# Histogram matching

An example of histogram matching

In image processing, histogram matching or histogram specification is the transformation of an image so that its histogram matches a specified histogram.[1] The well-known histogram equalization method is a special case in which the specified histogram is uniformly distributed.[2]

It is possible to use histogram matching to balance detector responses as a relative detector calibration technique. It can be used to normalize two images, when the images were acquired at the same local illumination (such as shadows) over the same location, but by different sensors, atmospheric conditions or global illumination

## Implementation

Consider a grayscale input image X. It has a probability density function pr(r), where r is a grayscale value, and pr(r) is the probability of that value. This probability can easily be computed from the histogram of the image by

${\textstyle p_{r}(r_{j})={n_{j} \over n}}$

Where nj is the frequency of the grayscale value rj, and n is the total number of pixels in the image.

Now consider a desired output probability density function pz(z). A transformation of pr(r) is needed to convert it to pz(z).

Input image CDF matched to desired output CDF

Each pdf can easily be mapped to its cumulative density function by

${\displaystyle S(r_{k})=\textstyle \sum _{j=0}^{k}\displaystyle p_{r}(r_{j}),\qquad k=0,1,2,3,...L}$

${\displaystyle G(z_{k})=\textstyle \sum _{j=0}^{k}\displaystyle p_{z}(z_{j}),\qquad k=0,1,2,3,...L}$

Where L is the total number of gray level (256 for a standard image).

The idea is to map each r value in X to the z value that has the same probability in the desired pfd. I.e. S(rj) = G(zi) or z = G−1(S(r)).[3]

## Example

The following input grayscale image is to be changed to match the reference histogram.

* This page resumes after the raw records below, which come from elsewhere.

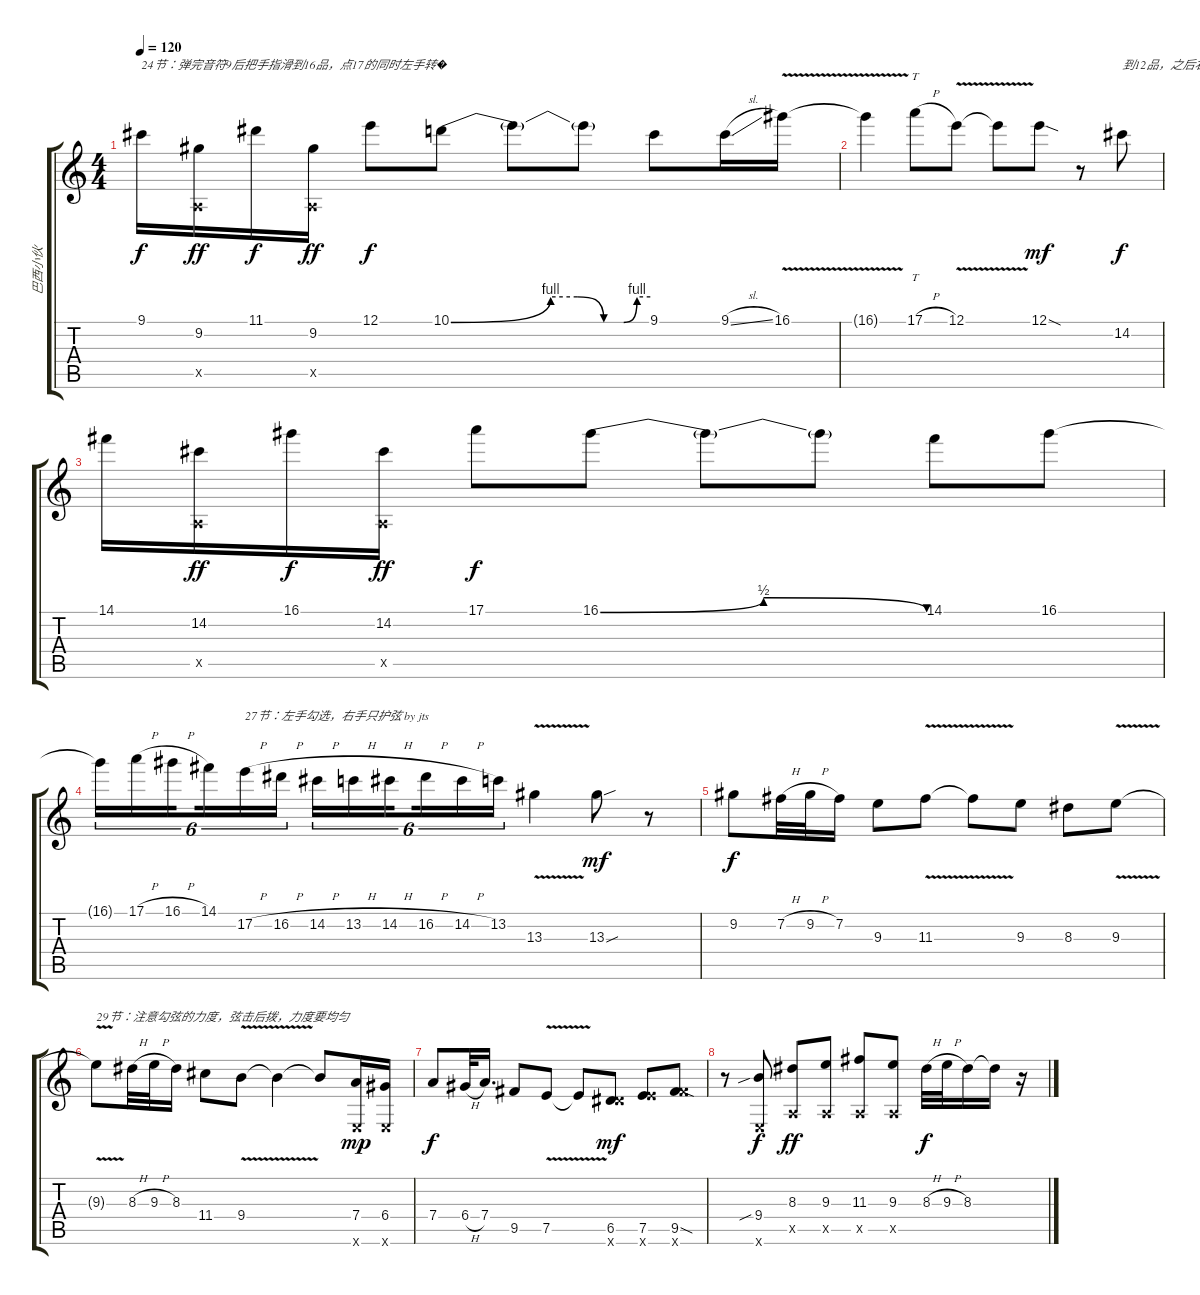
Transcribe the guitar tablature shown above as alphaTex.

\track ("巴西小伙" "巴西小伙") {instrument overdrivenguitar}
\staff {score tabs}
\tuning (E4 B3 G3 D3 A2 E2) {hide}
\ts (4 4)
\tempo 120
\clef g2
\ks c
9.1.16{txt "24节：弹完音符9后把手指滑到16品，点17的同时左手转�" dy f} (9.2 0.5{x}).16{dy ff} 11.1.16{dy f} (9.2 0.5{x}).16{dy ff} 12.1.8{dy f} 10.1{be (custom 0 0 30 4 38 4 46 0 52 0 56 4 60 4)}.8 10.1{t}.8 10.1{t}.8 9.1.8 9.1{sl}.16 16.1{v}.16 |
16.1{t}.4 17.1{h}.8{tt} 12.1{v}.8 12.1{t}.8 12.1{sod}.8{dy mf} r.8 14.2.8{txt "到12品，之后右手再勾17品（整个过程要快）" dy f} |
14.1.16 (14.2 0.5{x}).16{dy ff} 16.1.16{dy f} (14.2 0.5{x}).16{dy ff} 17.1.8{dy f} 16.1{be (bendrelease 0 0 30 2 50 2 60 0)}.8 16.1{t}.8 16.1{t}.8 14.1.8 16.1.8 |
16.1{t}.16{tu (6 4)} 17.1{h}.16{tu (6 4)} 16.1{h}.16{tu (6 4) beam splitsecondary} 14.1.16{tu (6 4)} 17.2{h}.16{tu (6 4) txt "27节：左手勾选，右手只护弦 by jts"} 16.2{h}.16{tu (6 4)} 14.2{h}.16{tu (6 4)} 13.2{h}.16{tu (6 4)} 14.2{h}.16{tu (6 4) beam splitsecondary} 16.2{h}.16{tu (6 4)} 14.2{h}.16{tu (6 4)} 13.2.16{tu (6 4)} 13.3{v}.4 13.3{sou}.8{dy mf} r.8 |
9.2.8{dy f} 7.2{h}.32 9.2{h}.32 7.2.16 9.3.8 11.3{v}.8 11.3{t}.8 9.3.8 8.3.8 9.3{v}.8 |
9.3{t}.8{txt "29节：注意勾弦的力度，弦击后拨，力度要均匀"} 8.3{h}.32 9.3{h}.32 8.3.16 11.4.8 9.4{v}.8 9.4{t}.4 9.4{t}.8 (7.4 0.6{x}).16{dy mp} (6.4 0.6{x}).16 |
7.4.8{dy f} 6.4{h}.32 7.4.16{d} 9.5.8 7.5{v}.8 7.5{t}.8 (6.5 11.6{x}).8{dy mf} (7.5 12.6{x}).8 (9.5{sod} 14.6{x}).8 |
r.8 (9.4{sib} 0.6{x}).8{dy f} (8.3 0.5{x}).8{dy ff} (9.3 0.5{x}).8 (11.3 0.5{x}).8 (9.3 0.5{x}).8 8.3{h}.32{dy f} 9.3{h}.32 8.3.16 8.3{t}.16 r.16
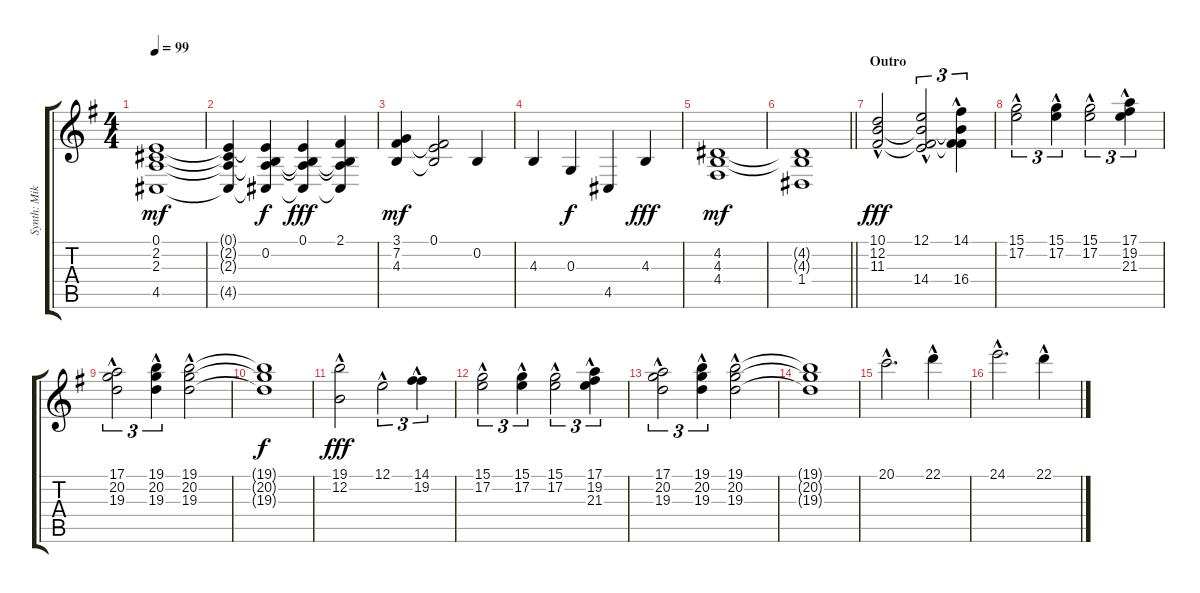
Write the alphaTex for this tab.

\track ("Synth: Mike" "Synth: Mik") {instrument stringensemble1}
\staff {score tabs}
\tuning (E4 B3 G3 D3 A2 E2) {hide}
\ts (4 4)
\tempo 99
\clef g2
\ks g
(0.1 2.2 2.3 4.5).1{dy mf} |
(0.1{t} 2.2{t} 2.3{t} 4.5{t}).4 (0.1{t} 0.2 2.3{t} 4.5{t}).4{dy f} (0.1 0.2{t} 2.3{t} 4.5{t}).4{dy fff} (2.1 0.2{t} 2.3{t} 4.5{t}).4 |
(3.1 7.2 4.3).4{dy mf} (0.1 7.2{t} 4.3{t}).2 0.2.4 |
4.3.4 0.3.4{dy f} 4.5.4 4.3.4{dy fff} |
(4.2 4.3 4.4).1{dy mf} |
\barLineRight lightlight
(4.2{t} 4.3{t} 1.4).1 |
\section ("" "Outro")
(10.1{hac} 12.2{hac} 11.3{hac}).2{dy fff} (12.1{hac} 12.2{t} 11.3{t} 14.4{hac}).2{tu (3 2)} (14.1{hac} 12.2{t} 11.3{t} 16.4{hac}).4{tu (3 2)} |
(15.1{hac} 17.2{hac}).2{tu (3 2)} (15.1{hac} 17.2{hac}).4{tu (3 2)} (15.1{hac} 17.2{hac}).2{tu (3 2)} (17.1{hac} 19.2{hac} 21.3{hac}).4{tu (3 2)} |
(17.1{hac} 20.2{hac} 19.3{hac}).2{tu (3 2)} (19.1{hac} 20.2{hac} 19.3{hac}).4{tu (3 2)} (19.1{hac} 20.2{hac} 19.3{hac}).2 |
(19.1{t} 20.2{t} 19.3{t}).1{dy f} |
(19.1{hac} 12.2{hac}).2{dy fff} 12.1{hac}.2{tu (3 2)} (14.1{hac} 19.2{hac}).4{tu (3 2)} |
(15.1{hac} 17.2{hac}).2{tu (3 2)} (15.1{hac} 17.2{hac}).4{tu (3 2)} (15.1{hac} 17.2{hac}).2{tu (3 2)} (17.1{hac} 19.2{hac} 21.3{hac}).4{tu (3 2)} |
(17.1{hac} 20.2{hac} 19.3{hac}).2{tu (3 2)} (19.1{hac} 20.2{hac} 19.3{hac}).4{tu (3 2)} (19.1{hac} 20.2{hac} 19.3{hac}).2 |
(19.1{t} 20.2{t} 19.3{t}).1 |
20.1{hac}.2{d} 22.1{hac}.4 |
24.1{hac}.2{d} 22.1{hac}.4
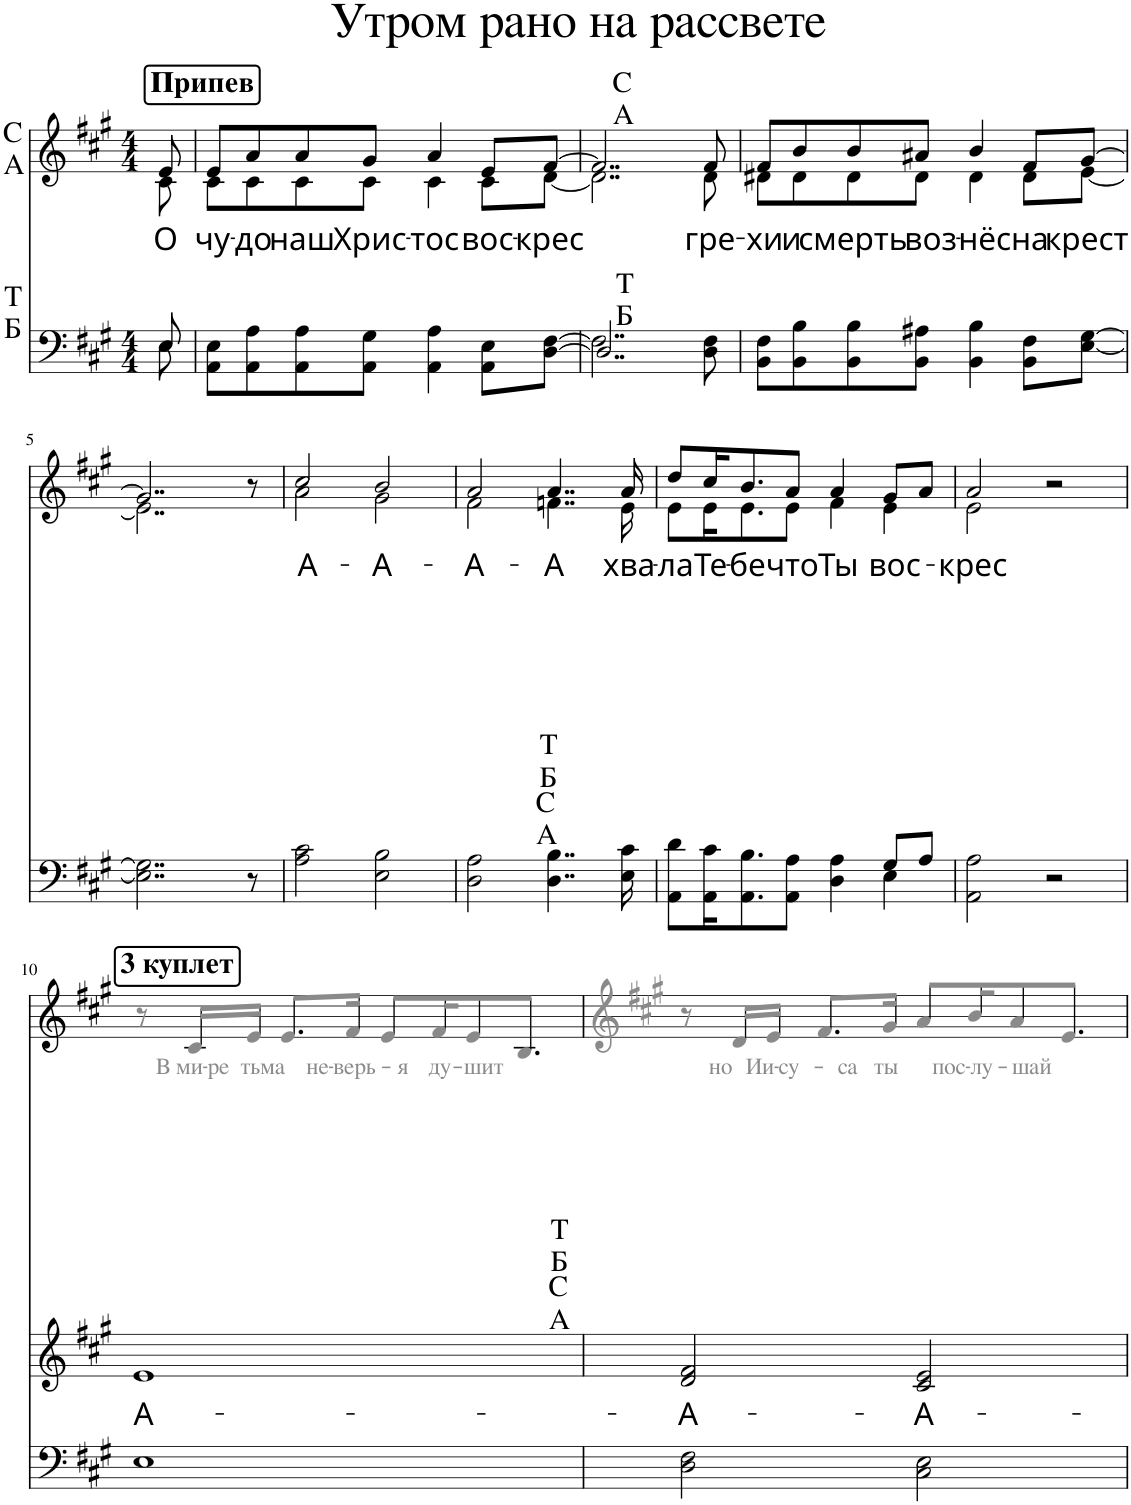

The input image has the following histogram

Histogram of input image

It will be matched to this reference histogram to emphasize the lower gray levels.

Desired reference histogram

After matching, the output image has the following histogram

Histogram of output image after matching

And looks like this

Output image after histogram matching

## Algorithm

Given two images, the reference and the target images, we compute their histograms. Following, we calculate the cumulative distribution functions of the two images' histograms – ${\displaystyle F_{1}()\,}$ for the reference image and ${\displaystyle F_{2}()\,}$ for the target image. Then for each gray level ${\displaystyle G_{1}\in [0,255]}$, we find the gray level ${\displaystyle G_{2}\,}$ for which ${\displaystyle F_{1}(G_{1})=F_{2}(G_{2})\,}$, and this is the result of histogram matching function: ${\displaystyle M(G_{1})=G_{2}\,}$. Finally, we apply the function ${\displaystyle M()}$ on each pixel of the reference image.

## Exact histogram matching

In typical real-world applications, with 8-bit pixel values (discrete values in range [0, 255]), histogram matching can only approximate the specified histogram. All pixels of a particular value in the original image must be transformed to just one value in the output image.

Exact histogram matching is the problem of finding a transformation for a discrete image so that its histogram exactly matches the specified histogram.[4] Several techniques have been proposed for this. One simplistic approach converts the discrete-valued image into a continuous-valued image and adds small random values to each pixel so their values can be ranked without ties. However, this introduces noise to the output image.

Because of this there may be holes or open spots in the output matched histogram.

## Multiple histogram matching

The histogram matching algorithm can be extended to find a monotonic mapping between two sets of histograms. Given two sets of histograms ${\displaystyle P=\{p_{i}\}_{i=1}^{k}}$ and ${\displaystyle Q=\{q_{i}\}_{i=1}^{k}}$, the optimal monotonic color mapping ${\displaystyle M}$ is calculated to minimize the distance between the two sets simultaneously, namely ${\displaystyle \operatorname {arg} \min _{M}\ \sum _{k}d(M(p_{k}),q_{k})}$ where ${\displaystyle d(\cdot ,\cdot )}$ is a distance metric between two histograms. The optimal solution is calculated using dynamic programming.[5]